══ RECORDS FOR THIS EXERCISE ══

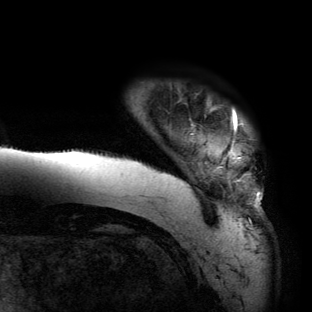
Breast MRI (dynamic contrast-enhanced), one axial slice. Slice 4 of 134 in the series (ordered by position). Cropped to one breast. Dynamic contrast-enhanced series, time point 2 of 6 at this slice position (early post-contrast). 3 T. TE 2.7 ms, TR 6.5 ms. 312 × 312 image matrix. Female patient.
Annotated regions visible in this slice (semi-automatic segmentation, software-assisted and operator-edited):
- enhancing-tissue mask used for the functional tumour volume (all voxels passing the contrast-enhancement thresholds inside the analysis volume; usually the tumour): bounding box <65,108,263,220> (left, top, right, bottom; pixels)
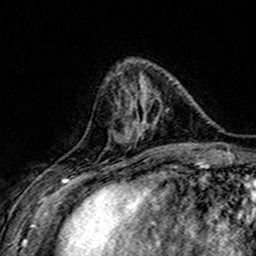
Breast MRI (dynamic contrast-enhanced), one axial slice. Position 52 of 160 along the scan axis. Cropped to one breast. Dynamic contrast-enhanced series, time point 2 of 7 at this slice position (early post-contrast). 3 T. TE 4.6 ms, TR 7.4 ms. 1 mm slice thickness. 256 × 256 image matrix, field of view 151 × 151 mm. Female patient.
Outlined on this slice (semi-automatically segmented with operator editing):
- enhancing-tissue mask used for the functional tumour volume (all voxels passing the contrast-enhancement thresholds inside the analysis volume; usually the tumour): bounding box [x1, y1, x2, y2] px = [106, 74, 183, 149]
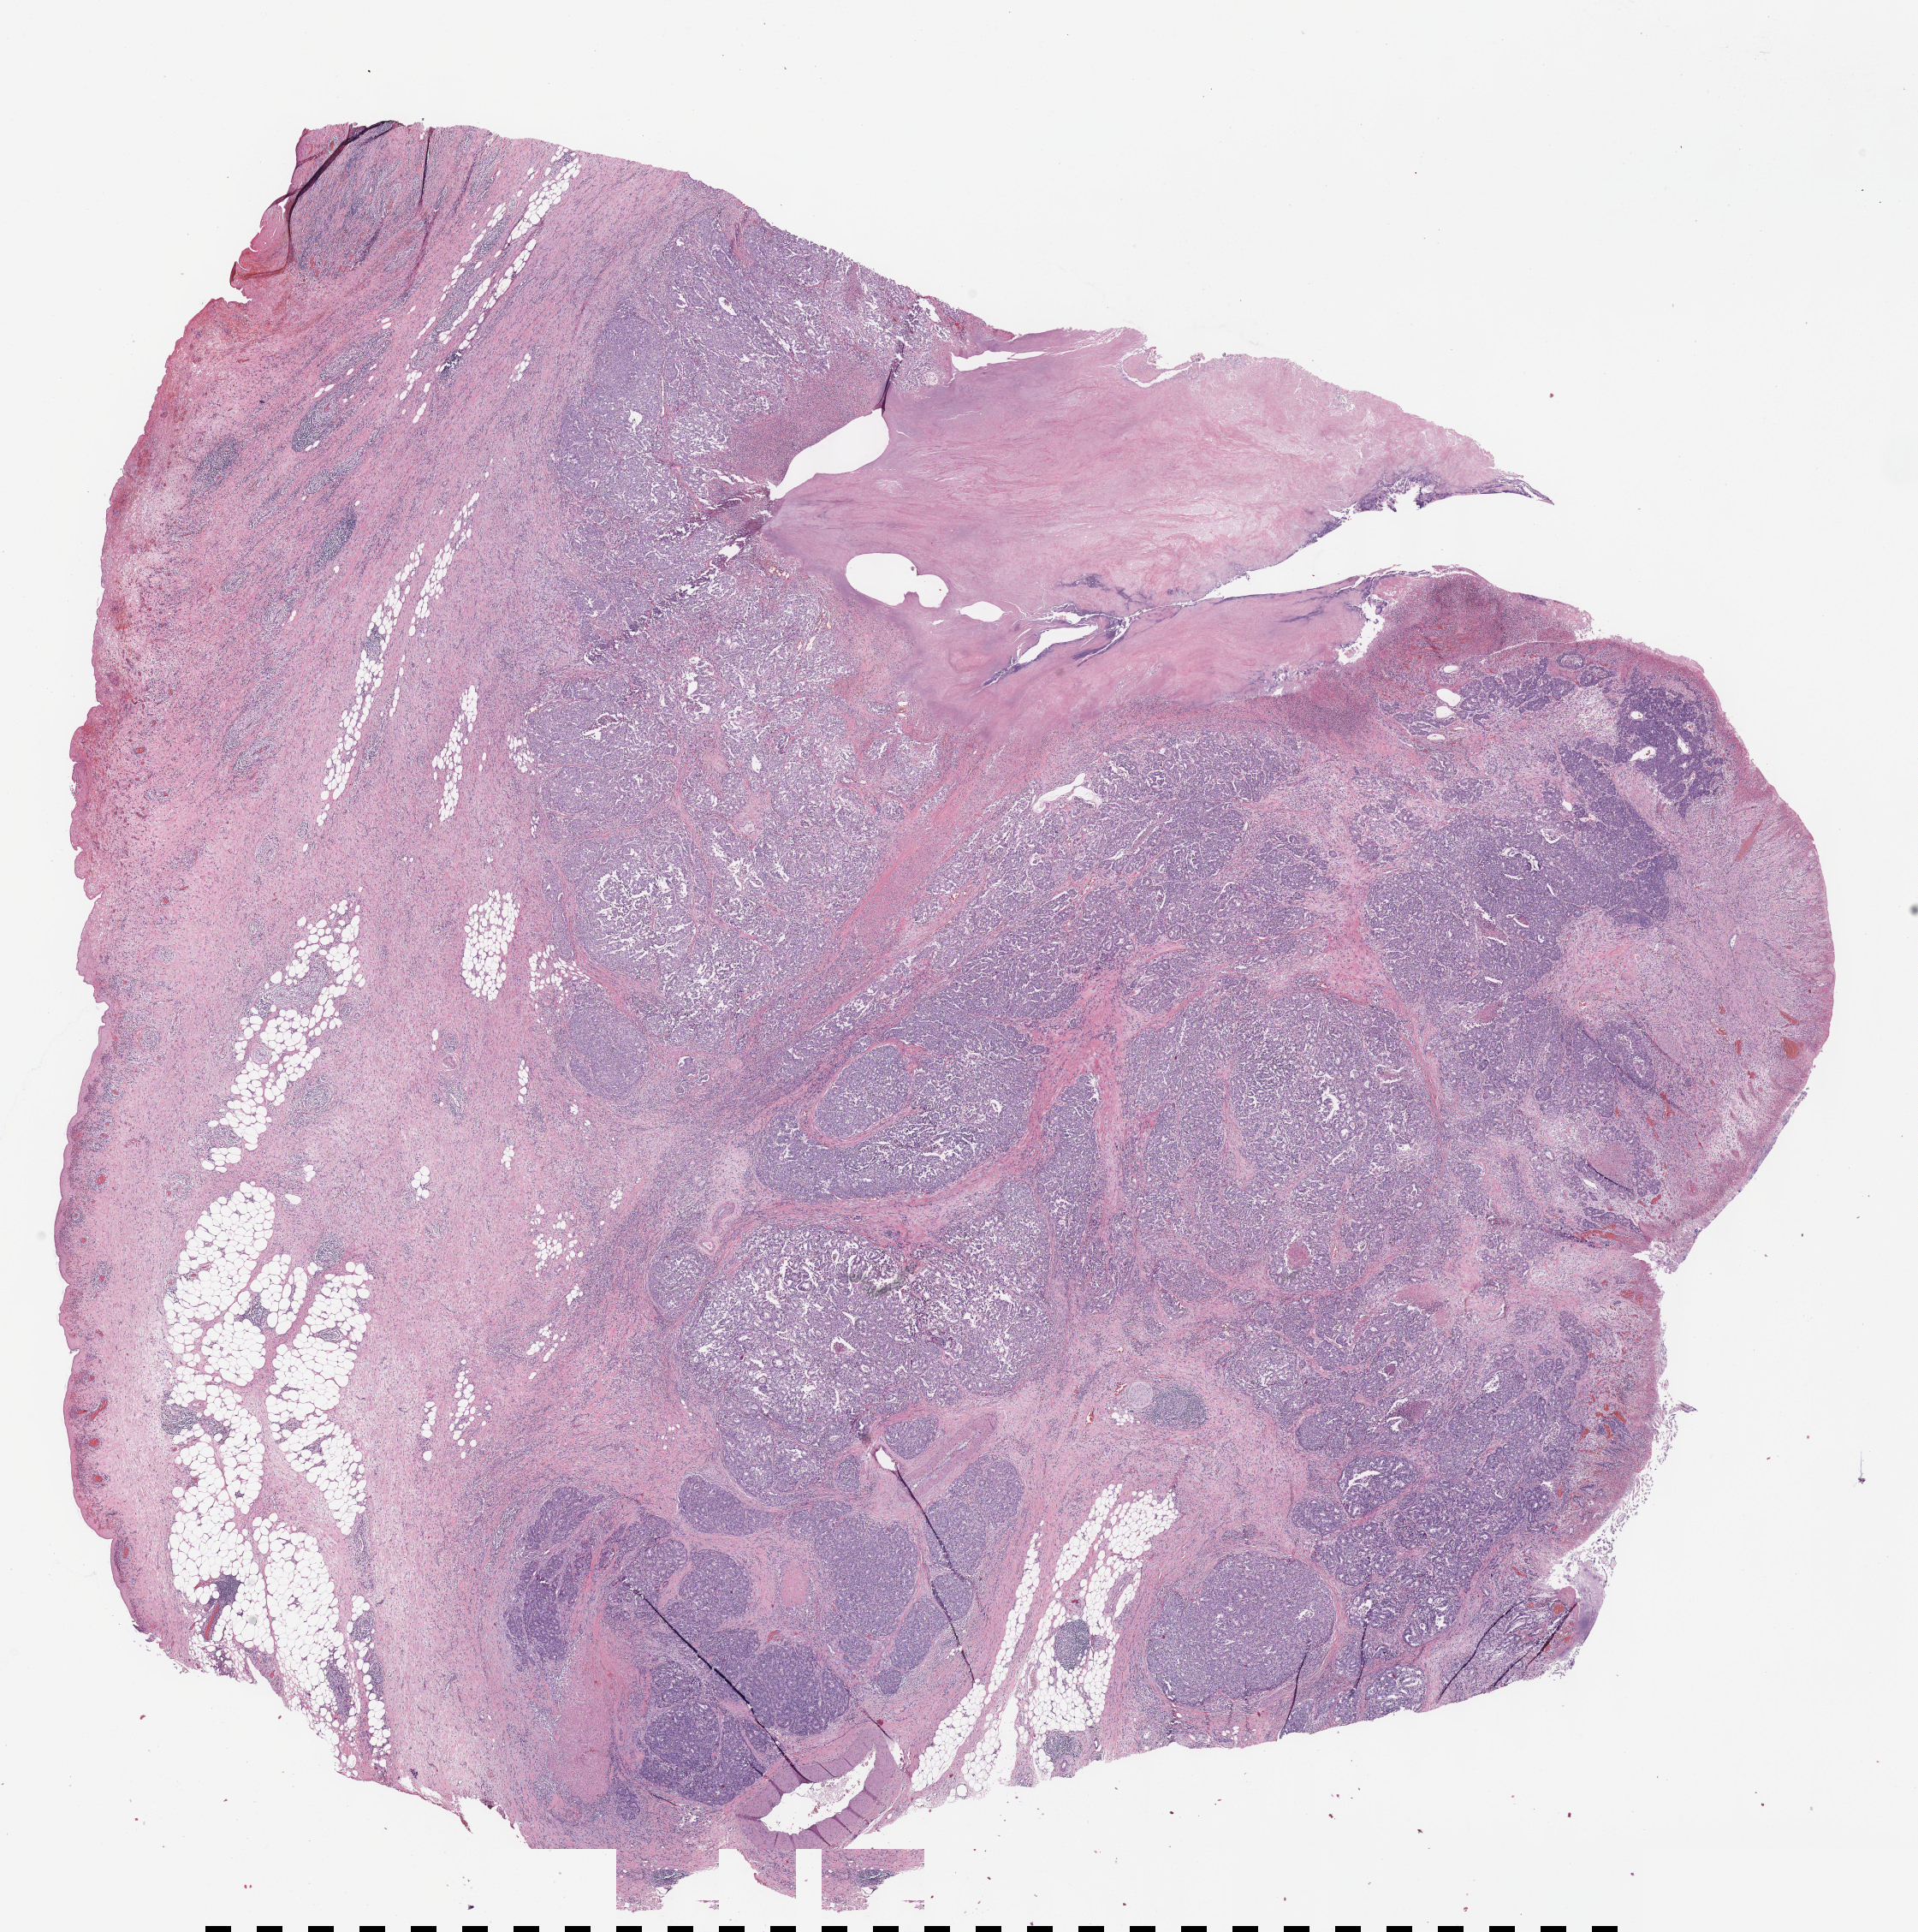
Digitized H&E tissue section (whole slide) — whole scanned area (about 18.1 x 18.2 mm) shown as a low-resolution overview; formalin-fixed paraffin-embedded (FFPE) diagnostic section; primary tumour sample from the stomach. Female, age 52 years at initial diagnosis.
Histologic diagnosis: Tubular adenocarcinoma (gastric antrum).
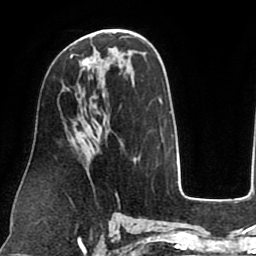
Breast MRI (dynamic contrast-enhanced), one axial slice. Slice 43 of 75 in the series (ordered by position). Cropped to one breast. Dynamic contrast-enhanced series, time point 2 of 8 at this slice position (early post-contrast). 1.5 T. TE 2.5 ms, TR 5.2 ms. 256 × 256 image matrix, field of view 190 × 190 mm. Female patient.
Structures marked on this image (semi-automatic segmentation, software-assisted and operator-edited):
- enhancing-tissue mask used for the functional tumour volume (all voxels passing the contrast-enhancement thresholds inside the analysis volume; usually the tumour): bounding box (x1, y1, x2, y2) in pixels: (70, 52, 98, 68)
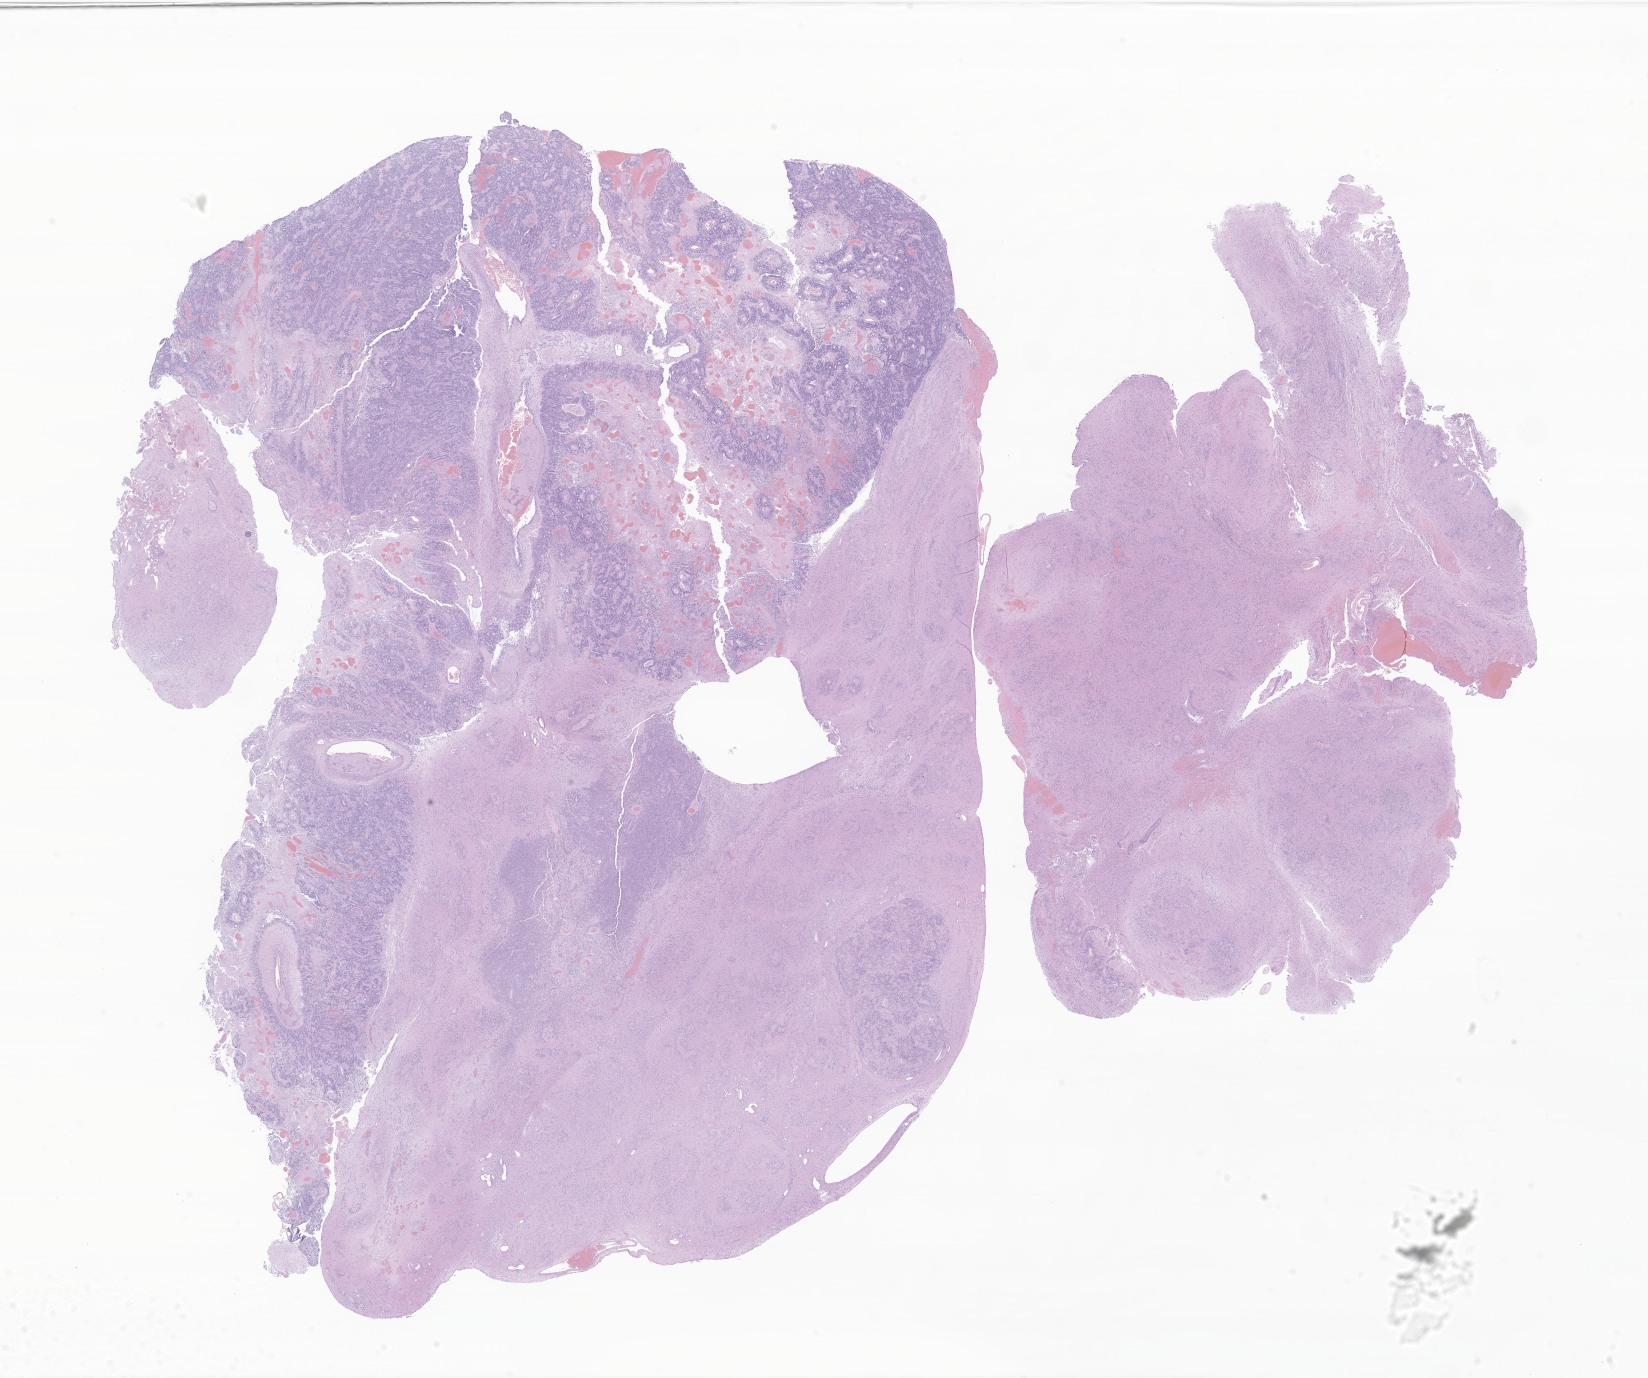
Digitized hematoxylin and eosin (H&E)-stained section of tumor tissue from the cerebral ventricle, shown as a low-resolution overview of the whole scanned area (about 27.8 x 23.2 mm), FFPE section. Patient female; age 95 months.
• recorded diagnosis: Ependymoma, anaplastic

═══

If a line in the records includes the string "enhanced", copy it.

Breast MRI (dynamic contrast-enhanced), one axial slice. Slice 4 of 134 in the series (ordered by position). Cropped to one breast. Dynamic contrast-enhanced series, time point 2 of 6 at this slice position (early post-contrast). 3 T. TE 2.7 ms, TR 6.5 ms. 312 × 312 image matrix. Female patient.
Breast MRI (dynamic contrast-enhanced), one axial slice. Position 52 of 160 along the scan axis. Cropped to one breast. Dynamic contrast-enhanced series, time point 2 of 7 at this slice position (early post-contrast). 3 T. TE 4.6 ms, TR 7.4 ms. 1 mm slice thickness. 256 × 256 image matrix, field of view 151 × 151 mm. Female patient.
Breast MRI (dynamic contrast-enhanced), one axial slice. Slice 43 of 75 in the series (ordered by position). Cropped to one breast. Dynamic contrast-enhanced series, time point 2 of 8 at this slice position (early post-contrast). 1.5 T. TE 2.5 ms, TR 5.2 ms. 256 × 256 image matrix, field of view 190 × 190 mm. Female patient.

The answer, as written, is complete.